Syllabus would also be stronger if it offered readings of particular syllabi. Theory benefits from a textual foundation. I realize the risk of getting too deep into the weeds of specific documents; that could end up being tedious. But surely some close interpretations are in order. Even as a veteran instructor, I sometimes found this book to be curiously abstract; I wanted to see how other professors design and use their syllabi. I desired, like most teachers, material that I could borrow to enrich my own work. This would accord with what is already happening within the profession, where we use venues like Twitter, Google Drive, and conferences to share syllabi and assignments.
Any worthwhile materialist pedagogy would need to grapple with a complex of questions that pertain to both the environments that students encounter and the conditions under which professorial labor occurs. Crucially, any provisional answer to such questions would have to be grounded in daily practice; otherwise “pedagogy is the new theory” ends up describing an arid, performative exercise in scholarly résumé-building. Syllabus could serve as a provocative opening to debates about what such a materialist pedagogy should look like. But moving beyond its limitations will involve asking questions like:
- How can academic assignments contest or evade the neoliberal logic of competition, ranking, grading, sorting, tracking, and comparison?
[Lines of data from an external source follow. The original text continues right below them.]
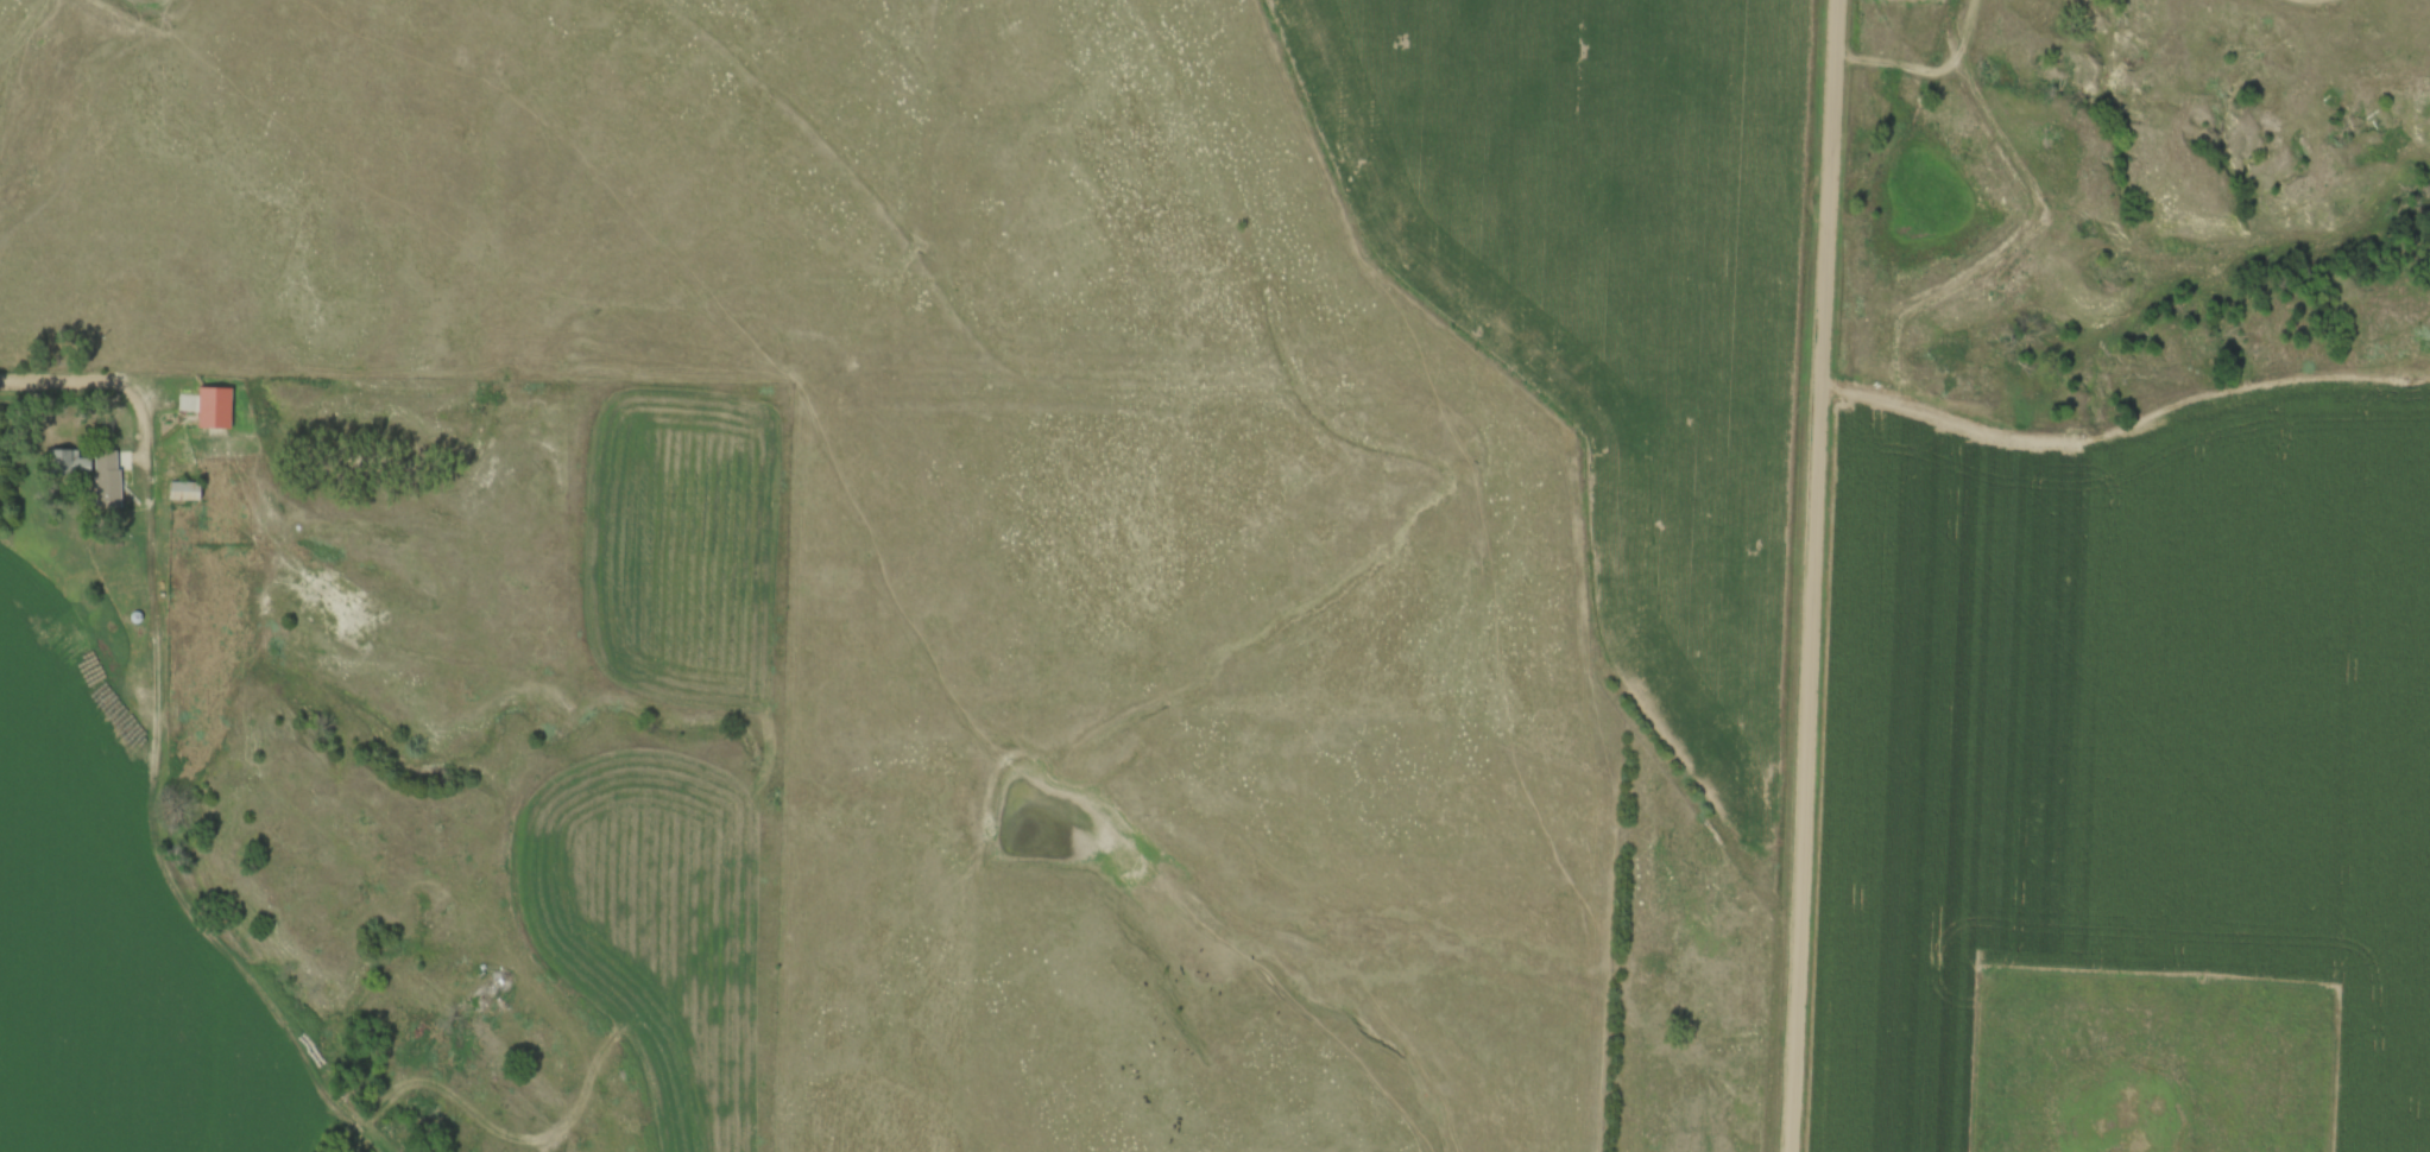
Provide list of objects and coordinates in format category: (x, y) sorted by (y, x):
crop: (1617, 296)
road: (105, 378)
building: (66, 465)
building: (105, 479)
building: (182, 492)
crop: (689, 544)
road: (1813, 575)
crop: (659, 924)
crop: (109, 927)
- How can the work students do in their classes be linked to their own lived experience and sociohistorical contexts, in ways that also acknowledge the work that scholars/professors do?
- Can students be allowed/encouraged to forcefully critique their own home institutions? To what extent should they be taught directly about the workplace pressures on, say, adjuncts? And how can this teaching produce critical student work, such as writing?
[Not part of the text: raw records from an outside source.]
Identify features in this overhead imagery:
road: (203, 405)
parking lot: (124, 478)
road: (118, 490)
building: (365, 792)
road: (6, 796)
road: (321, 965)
- How can syllabi link intellectual and communicative practices to what Sara Goldrick-Rab calls #RealCollege (hunger, housing, debt, and racism, for example)?
- Professors, by virtue of their extensive training, know more about their subjects than students do. So how should instructors balance the need for rigor and intellectual authority with the necessities of openness, equity, and participatory class culture? How can teachers be nurturing experts instead of autocrats, retaining their authority through consent rather than force?
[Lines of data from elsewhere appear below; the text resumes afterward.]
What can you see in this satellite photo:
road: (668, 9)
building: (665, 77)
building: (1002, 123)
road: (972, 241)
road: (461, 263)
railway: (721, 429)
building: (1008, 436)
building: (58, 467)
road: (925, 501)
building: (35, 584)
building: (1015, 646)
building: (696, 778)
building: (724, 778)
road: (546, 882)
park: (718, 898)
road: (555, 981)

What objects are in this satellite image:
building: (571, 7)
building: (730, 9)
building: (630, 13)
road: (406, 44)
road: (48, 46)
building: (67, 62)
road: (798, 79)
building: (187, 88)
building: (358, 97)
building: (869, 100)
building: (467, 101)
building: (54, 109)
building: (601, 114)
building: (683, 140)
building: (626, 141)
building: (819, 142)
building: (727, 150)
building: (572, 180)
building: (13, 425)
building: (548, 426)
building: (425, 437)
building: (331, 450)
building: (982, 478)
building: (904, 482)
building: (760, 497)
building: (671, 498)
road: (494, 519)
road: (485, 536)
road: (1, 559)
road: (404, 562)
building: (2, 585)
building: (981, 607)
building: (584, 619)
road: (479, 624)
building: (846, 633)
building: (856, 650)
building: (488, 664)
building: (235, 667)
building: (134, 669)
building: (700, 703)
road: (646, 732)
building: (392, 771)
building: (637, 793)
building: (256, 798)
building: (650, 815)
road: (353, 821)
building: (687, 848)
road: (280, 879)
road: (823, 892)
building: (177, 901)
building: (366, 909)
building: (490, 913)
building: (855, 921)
- To what extent can student knowledge supplement and expand professorial expertise? What do we not know?
Germano and Nicholls open many doors, and even if they don’t always walk through them, they have made a valuable contribution to a wave of teaching scholarship that includes texts like David Gooblar’s The Missing Course, John Warner’s Why They Can’t Write, and Sarah Rose Cavanagh’s The Spark of Learning. This is a flawed but necessary book. It will invite further debate, will provoke more writing, will lead teachers deeper into the nuances, paradoxes, frustrations, and possibilities of the project we call higher education.